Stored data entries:
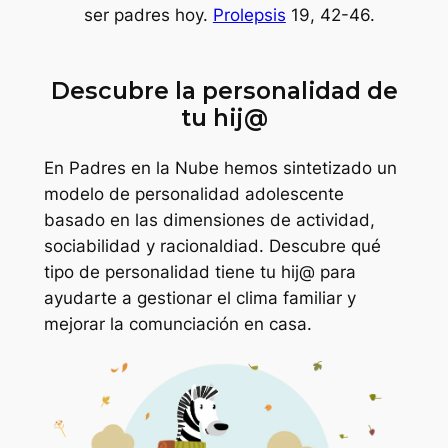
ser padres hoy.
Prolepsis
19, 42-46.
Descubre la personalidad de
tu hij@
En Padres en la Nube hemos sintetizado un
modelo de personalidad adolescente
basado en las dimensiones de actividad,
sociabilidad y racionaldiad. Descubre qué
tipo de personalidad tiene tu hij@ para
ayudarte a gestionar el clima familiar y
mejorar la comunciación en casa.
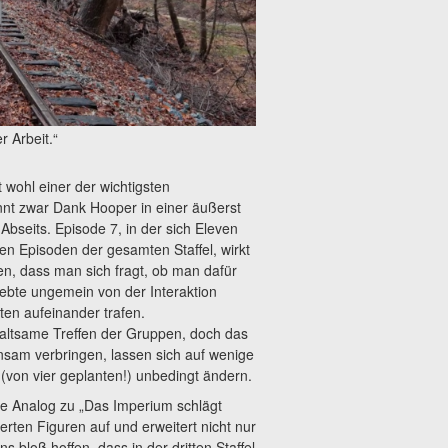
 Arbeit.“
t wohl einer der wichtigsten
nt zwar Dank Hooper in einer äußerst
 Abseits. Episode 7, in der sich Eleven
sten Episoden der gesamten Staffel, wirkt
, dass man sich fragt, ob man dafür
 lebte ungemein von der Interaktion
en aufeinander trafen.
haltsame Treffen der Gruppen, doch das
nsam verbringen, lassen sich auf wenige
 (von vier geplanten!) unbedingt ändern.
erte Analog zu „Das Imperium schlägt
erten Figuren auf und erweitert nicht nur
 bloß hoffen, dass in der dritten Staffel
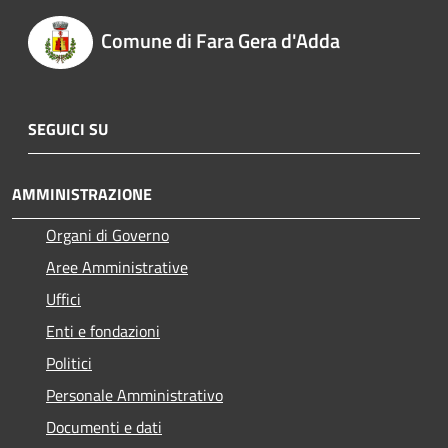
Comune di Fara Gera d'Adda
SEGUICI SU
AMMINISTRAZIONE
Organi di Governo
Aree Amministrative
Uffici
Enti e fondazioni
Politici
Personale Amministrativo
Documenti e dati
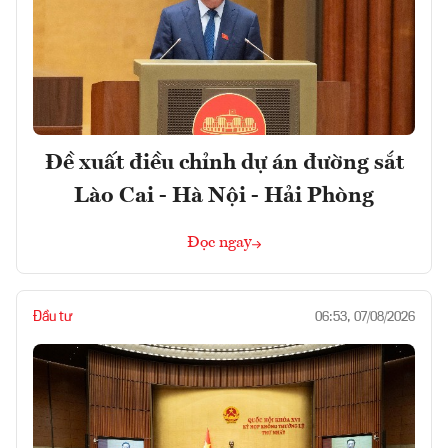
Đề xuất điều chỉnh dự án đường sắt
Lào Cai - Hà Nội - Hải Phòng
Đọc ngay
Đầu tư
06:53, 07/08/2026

## WORK REQUIRED
Locate each line in the rows above that contains the word "dass", and copy every such line. Case counts.

## PROBLEM SOLUTION
, dass man sich fragt, ob man dafür
 bloß hoffen, dass in der dritten Staffel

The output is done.